◆ **Given task**
Collect every line of the data that contains the word "then".

◆ **Available records**
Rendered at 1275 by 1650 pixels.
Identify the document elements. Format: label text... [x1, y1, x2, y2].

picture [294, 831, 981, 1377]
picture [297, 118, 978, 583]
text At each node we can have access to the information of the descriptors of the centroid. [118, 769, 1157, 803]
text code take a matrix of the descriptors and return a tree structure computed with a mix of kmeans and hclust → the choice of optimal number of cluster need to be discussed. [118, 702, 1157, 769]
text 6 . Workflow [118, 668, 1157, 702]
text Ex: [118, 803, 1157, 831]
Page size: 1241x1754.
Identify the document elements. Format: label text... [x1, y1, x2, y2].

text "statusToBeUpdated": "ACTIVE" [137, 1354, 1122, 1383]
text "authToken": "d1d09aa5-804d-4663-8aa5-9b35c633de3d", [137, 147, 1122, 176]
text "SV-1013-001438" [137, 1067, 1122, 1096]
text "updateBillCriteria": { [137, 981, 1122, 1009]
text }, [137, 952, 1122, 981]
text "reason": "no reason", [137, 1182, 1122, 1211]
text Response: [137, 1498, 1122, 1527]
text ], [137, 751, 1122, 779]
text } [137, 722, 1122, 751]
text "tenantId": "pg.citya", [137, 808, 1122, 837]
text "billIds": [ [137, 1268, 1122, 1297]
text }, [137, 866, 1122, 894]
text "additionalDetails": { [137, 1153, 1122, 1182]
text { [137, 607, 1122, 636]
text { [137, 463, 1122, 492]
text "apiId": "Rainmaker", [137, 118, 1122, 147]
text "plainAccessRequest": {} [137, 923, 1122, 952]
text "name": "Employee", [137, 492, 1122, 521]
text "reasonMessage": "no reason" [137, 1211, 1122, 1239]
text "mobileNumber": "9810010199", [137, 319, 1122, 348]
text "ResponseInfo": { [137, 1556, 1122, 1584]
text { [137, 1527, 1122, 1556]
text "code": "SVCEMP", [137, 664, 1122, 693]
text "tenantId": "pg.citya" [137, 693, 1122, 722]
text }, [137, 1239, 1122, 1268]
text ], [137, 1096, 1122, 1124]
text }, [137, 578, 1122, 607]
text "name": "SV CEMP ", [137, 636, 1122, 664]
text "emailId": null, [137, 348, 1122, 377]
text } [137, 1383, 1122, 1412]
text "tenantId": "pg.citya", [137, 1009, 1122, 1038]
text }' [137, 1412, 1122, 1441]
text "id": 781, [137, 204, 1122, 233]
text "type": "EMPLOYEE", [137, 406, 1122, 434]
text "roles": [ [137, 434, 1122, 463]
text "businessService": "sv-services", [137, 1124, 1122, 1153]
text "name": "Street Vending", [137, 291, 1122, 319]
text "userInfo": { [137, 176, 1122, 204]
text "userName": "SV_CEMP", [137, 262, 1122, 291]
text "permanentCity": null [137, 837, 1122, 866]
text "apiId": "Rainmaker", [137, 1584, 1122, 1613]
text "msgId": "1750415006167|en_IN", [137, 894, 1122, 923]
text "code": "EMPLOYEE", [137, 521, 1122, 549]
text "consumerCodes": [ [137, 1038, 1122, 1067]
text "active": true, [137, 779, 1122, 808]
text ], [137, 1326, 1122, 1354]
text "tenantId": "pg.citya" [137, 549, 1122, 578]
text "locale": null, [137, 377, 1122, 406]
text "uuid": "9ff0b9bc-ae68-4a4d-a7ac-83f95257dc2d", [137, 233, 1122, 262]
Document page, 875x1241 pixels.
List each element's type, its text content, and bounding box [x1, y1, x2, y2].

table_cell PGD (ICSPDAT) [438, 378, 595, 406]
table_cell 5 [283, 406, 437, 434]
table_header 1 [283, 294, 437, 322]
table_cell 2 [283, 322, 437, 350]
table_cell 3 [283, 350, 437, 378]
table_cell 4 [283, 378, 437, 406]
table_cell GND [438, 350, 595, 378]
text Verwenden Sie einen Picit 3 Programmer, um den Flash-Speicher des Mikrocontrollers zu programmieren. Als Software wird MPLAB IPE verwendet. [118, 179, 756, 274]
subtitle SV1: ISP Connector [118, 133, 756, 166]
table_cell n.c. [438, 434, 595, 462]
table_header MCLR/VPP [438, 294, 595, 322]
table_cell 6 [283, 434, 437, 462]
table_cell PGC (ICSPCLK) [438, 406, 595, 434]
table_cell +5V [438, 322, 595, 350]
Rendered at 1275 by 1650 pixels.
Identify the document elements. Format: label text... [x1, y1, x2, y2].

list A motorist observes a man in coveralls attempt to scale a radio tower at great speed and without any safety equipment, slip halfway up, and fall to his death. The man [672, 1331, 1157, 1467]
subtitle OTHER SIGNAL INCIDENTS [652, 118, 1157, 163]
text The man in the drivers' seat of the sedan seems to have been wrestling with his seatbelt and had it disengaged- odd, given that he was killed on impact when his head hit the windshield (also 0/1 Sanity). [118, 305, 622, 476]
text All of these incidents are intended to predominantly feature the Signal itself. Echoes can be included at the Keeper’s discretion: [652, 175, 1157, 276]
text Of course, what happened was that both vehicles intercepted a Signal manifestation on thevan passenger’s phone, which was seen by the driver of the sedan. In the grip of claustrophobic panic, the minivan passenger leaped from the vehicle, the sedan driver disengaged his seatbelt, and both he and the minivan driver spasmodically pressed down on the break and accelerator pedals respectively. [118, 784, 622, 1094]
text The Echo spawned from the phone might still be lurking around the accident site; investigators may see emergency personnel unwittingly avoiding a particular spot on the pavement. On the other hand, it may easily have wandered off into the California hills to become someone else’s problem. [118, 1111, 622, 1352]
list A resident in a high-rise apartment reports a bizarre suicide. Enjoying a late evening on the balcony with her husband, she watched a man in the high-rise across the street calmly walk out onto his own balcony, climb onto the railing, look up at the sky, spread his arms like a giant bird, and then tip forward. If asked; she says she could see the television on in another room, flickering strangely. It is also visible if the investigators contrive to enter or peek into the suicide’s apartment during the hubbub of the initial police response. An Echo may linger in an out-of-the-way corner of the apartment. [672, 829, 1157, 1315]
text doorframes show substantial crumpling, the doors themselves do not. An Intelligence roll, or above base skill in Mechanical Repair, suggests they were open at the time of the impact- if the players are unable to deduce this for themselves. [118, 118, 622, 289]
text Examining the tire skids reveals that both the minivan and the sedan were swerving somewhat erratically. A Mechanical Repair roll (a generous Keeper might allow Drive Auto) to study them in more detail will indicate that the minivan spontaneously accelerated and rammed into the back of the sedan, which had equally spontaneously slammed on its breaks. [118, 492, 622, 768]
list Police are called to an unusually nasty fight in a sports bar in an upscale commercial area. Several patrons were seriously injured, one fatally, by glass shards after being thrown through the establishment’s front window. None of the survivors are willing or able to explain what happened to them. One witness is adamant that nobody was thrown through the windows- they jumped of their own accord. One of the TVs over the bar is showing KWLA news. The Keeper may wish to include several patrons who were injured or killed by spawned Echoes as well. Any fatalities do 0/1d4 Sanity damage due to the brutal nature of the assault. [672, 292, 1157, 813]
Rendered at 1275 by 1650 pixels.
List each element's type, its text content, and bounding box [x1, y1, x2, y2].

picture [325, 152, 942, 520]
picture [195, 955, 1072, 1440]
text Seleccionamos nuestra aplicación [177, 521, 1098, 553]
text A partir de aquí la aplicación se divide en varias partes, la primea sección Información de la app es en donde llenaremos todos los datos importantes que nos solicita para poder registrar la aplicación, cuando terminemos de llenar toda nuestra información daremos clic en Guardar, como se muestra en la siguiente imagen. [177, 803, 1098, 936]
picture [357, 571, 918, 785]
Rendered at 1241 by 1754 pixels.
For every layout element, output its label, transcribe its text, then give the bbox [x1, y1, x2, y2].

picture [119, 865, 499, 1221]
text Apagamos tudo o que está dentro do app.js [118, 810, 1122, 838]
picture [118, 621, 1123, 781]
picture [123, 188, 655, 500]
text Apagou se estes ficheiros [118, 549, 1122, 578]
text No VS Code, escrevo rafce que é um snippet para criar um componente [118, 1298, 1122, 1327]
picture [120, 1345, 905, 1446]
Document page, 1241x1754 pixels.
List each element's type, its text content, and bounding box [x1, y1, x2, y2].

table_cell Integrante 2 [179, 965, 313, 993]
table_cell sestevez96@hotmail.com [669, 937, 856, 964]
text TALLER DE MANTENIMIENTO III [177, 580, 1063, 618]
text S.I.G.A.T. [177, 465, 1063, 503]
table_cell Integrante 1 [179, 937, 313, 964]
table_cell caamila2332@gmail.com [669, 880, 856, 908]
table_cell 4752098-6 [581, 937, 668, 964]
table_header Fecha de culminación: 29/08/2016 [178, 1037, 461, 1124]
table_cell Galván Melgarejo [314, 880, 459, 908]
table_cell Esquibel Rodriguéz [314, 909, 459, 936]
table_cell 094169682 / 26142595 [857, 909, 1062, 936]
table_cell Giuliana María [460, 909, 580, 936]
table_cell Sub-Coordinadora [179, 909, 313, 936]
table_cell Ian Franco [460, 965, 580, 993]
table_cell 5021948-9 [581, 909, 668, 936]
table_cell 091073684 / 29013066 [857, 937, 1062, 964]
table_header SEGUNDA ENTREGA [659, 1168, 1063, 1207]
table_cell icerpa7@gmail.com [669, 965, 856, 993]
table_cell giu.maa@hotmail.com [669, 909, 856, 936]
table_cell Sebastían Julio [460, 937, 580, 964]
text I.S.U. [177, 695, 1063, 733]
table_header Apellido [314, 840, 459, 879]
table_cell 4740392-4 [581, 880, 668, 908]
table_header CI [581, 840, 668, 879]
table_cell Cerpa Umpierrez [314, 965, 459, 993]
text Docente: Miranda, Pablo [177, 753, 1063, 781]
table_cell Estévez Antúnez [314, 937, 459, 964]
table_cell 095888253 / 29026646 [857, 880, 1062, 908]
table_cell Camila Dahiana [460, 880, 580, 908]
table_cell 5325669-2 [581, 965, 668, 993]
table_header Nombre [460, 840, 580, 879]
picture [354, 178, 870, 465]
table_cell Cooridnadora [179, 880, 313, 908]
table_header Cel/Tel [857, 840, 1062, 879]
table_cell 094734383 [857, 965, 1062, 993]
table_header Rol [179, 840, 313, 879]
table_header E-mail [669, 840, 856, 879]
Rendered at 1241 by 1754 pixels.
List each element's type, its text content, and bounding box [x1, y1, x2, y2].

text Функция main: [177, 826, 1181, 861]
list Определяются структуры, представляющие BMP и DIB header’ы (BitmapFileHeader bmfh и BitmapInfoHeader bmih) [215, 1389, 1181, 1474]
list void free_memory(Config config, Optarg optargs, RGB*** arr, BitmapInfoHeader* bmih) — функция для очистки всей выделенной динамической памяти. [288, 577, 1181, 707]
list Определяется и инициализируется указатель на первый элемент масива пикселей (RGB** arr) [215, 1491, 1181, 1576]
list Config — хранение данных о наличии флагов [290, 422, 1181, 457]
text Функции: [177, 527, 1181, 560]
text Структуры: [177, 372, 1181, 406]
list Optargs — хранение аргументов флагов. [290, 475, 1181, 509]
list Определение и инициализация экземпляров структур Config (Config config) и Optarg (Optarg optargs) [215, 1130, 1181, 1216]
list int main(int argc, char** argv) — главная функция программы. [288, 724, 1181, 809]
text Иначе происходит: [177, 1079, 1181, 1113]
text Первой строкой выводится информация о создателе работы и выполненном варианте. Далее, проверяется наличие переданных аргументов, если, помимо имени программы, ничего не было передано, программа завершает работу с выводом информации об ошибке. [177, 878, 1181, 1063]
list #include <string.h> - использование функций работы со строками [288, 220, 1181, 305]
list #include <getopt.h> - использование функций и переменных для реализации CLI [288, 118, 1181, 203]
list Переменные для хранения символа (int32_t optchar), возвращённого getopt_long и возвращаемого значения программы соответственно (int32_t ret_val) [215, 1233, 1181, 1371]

◆ **Exercise result**
list A resident in a high-rise apartment reports a bizarre suicide. Enjoying a late evening on the balcony with her husband, she watched a man in the high-rise across the street calmly walk out onto his own balcony, climb onto the railing, look up at the sky, spread his arms like a giant bird, and then tip forward. If asked; she says she could see the television on in another room, flickering strangely. It is also visible if the investigators contrive to enter or peek into the suicide’s apartment during the hubbub of the initial police response. An Echo may linger in an out-of-the-way corner of the apartment. [672, 829, 1157, 1315]
For every layout element, output its label, transcribe its text, then give the bbox [x1, y1, x2, y2].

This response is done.